Dessin Le Corbeau Et Le Renard Facile

Ah, Le Corbeau et le Renard ! La fable classique qui nous enseigne à nous méfier des flatteries. Mais soyons honnêtes un instant. Qui n'a jamais rêvé, au moins une fois, d'être le corbeau ? Moi, certainement.
Imaginez la scène. Vous êtes perché là-haut, majestueux, avec un beau morceau de fromage qui sent divinement bon dans votre bec. Un trésor ! Vous vous sentez un peu comme un roi. Et puis, apparaît Monsieur le Renard. Il vous regarde avec ses grands yeux brillants. Il commence son petit discours.
"Oh, cher Corbeau," dit-il. "Quel plumage magnifique tu as ! Noir comme la nuit, aussi doux que la soie. Jamais je n'ai vu un oiseau aussi élégant."
Et là, avouez-le, une petite part de vous se dit : "Il a raison, ce Renard ! Je suis sacrément beau, quand même."
Le piège de la flatterie
Le problème, c'est que notre cher Renard n'est pas là pour admirer votre garde-robe aérienne. Il veut ce fromage. Et il sait que la meilleure façon d'obtenir ce qu'il veut, c'est de vous faire dire "Bonjour !" avec une jolie chanson. Un simple "clic" de bec et hop, le trésor dégringole.

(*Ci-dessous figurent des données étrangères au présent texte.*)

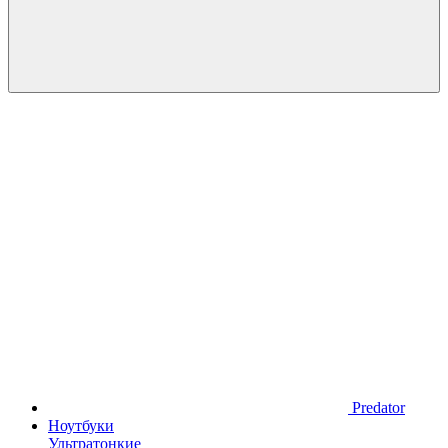
Predator
Ноутбуки
Ультратонкие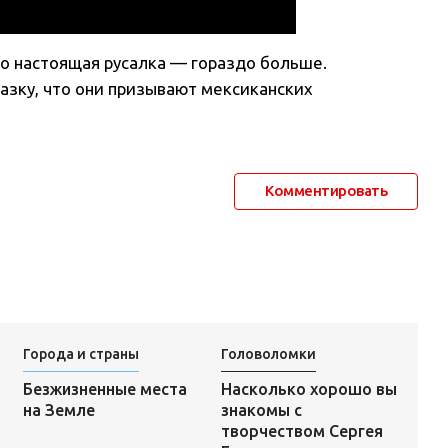
это настоящая русалка — гораздо больше.
казку, что они призывают мексиканских
Комментировать
Города и страны
Головоломки
Насколько хорошо вы
Безжизненные места
знакомы с
на Земле
творчеством Сергея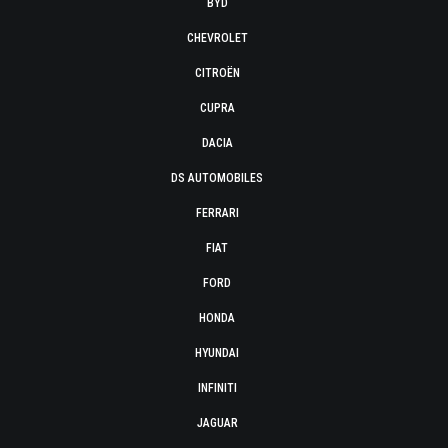
BYD
CHEVROLET
CITROËN
CUPRA
DACIA
DS AUTOMOBILES
FERRARI
FIAT
FORD
HONDA
HYUNDAI
INFINITI
JAGUAR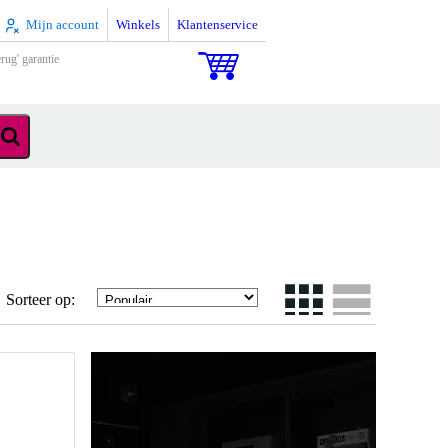
Mijn account
Winkels
Klantenservice
rug' garantie
Sorteer op: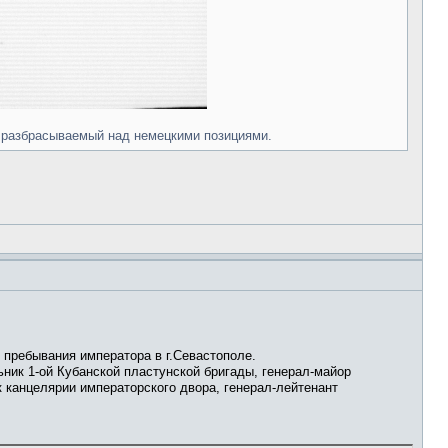
е разбрасываемый над немецкими позициями.
я пребывания императора в г.Севастополе.
ник 1-ой Кубанской пластунской бригады, генерал-майор
к канцелярии императорского двора, генерал-лейтенант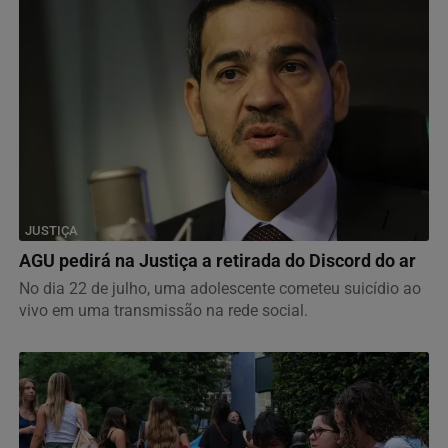
JUSTIÇA
AGU pedirá na Justiça a retirada do Discord do ar
No dia 22 de julho, uma adolescente cometeu suicídio ao
vivo em uma transmissão na rede social.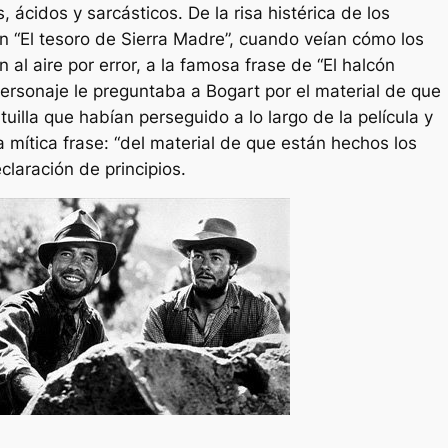
s, ácidos y sarcásticos. De la risa histérica de los
 “El tesoro de Sierra Madre”, cuando veían cómo los
 al aire por error, a la famosa frase de “El halcón
ersonaje le preguntaba a Bogart por el material de que
uilla que habían perseguido a lo largo de la película y
a mítica frase: “del material de que están hechos los
claración de principios.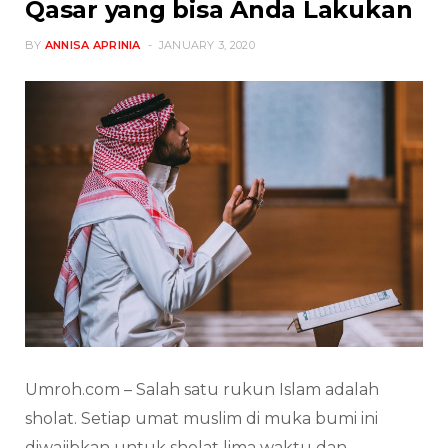
Qasar yang bisa Anda Lakukan
BY
ANNISA APRINIA
JANUARY 3, 2020
Umroh.com – Salah satu rukun Islam adalah
sholat. Setiap umat muslim di muka bumi ini
diwajibkan untuk sholat lima waktu dan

Je trouve ça un peu injuste, vous ne trouvez pas ? Le Corbeau a bien le droit de se sentir beau. C'est comme si quelqu'un vous complimentait sincèrement sur votre nouvelle coupe de cheveux, et que tout à coup, on vous demandait de donner votre portefeuille. Pas le même niveau, certes, mais l'idée est là. Une petite reconnaissance méritée, et vous vous retrouvez à poil (ou sans fromage).
Et si on inversait les rôles ?
Alors, mon opinion un peu... disons, "originale" ? Et si le Corbeau, au lieu de chanter, demandait au Renard : "Et vous, cher Renard, votre queue est vraiment splendide aujourd'hui. Elle ne serait pas un peu plus épaisse que d'habitude ?" Ou encore : "Ce pelage roux, il est si bien entretenu ! Avez-vous un secret à partager ? Une crème spéciale ?"

Imaginez la tête du Renard. Il serait tellement pris au dépourvu ! Il n'a pas l'habitude qu'on s'intéresse à ses qualités à lui. Il est habitué à être le manipulateur, pas le manipulé. Le Corbeau, armé de sa sagesse (et peut-être d'un peu de malice), pourrait alors savourer son fromage en paix, tout en observant le Renard, perplexe, faire demi-tour.
C'est une vision un peu naïve, je sais. Mais pourquoi ne pas imaginer un monde où la flatterie, utilisée avec justesse, pourrait aussi servir à la défense, et pas seulement à l'attaque ? Un monde où le Corbeau n'est pas juste une victime facile, mais un stratège en herbe.
Peut-être que La Fontaine voulait nous apprendre qu'il faut être prudent. Et c'est très bien. Mais moi, je préfère penser que le Corbeau, s'il est un peu malin, peut aussi se retourner et créer sa propre fable. Une fable où la beauté est reconnue, et où le fromage reste, malgré tout, dans le bec de son propriétaire légitime. Après tout, qui n'aime pas un petit compliment sincère ? Et qui n'aime pas son fromage ? La vie est pleine de ces petits plaisirs, et parfois, il suffit juste d'un peu d'imagination pour les savourer plus longtemps.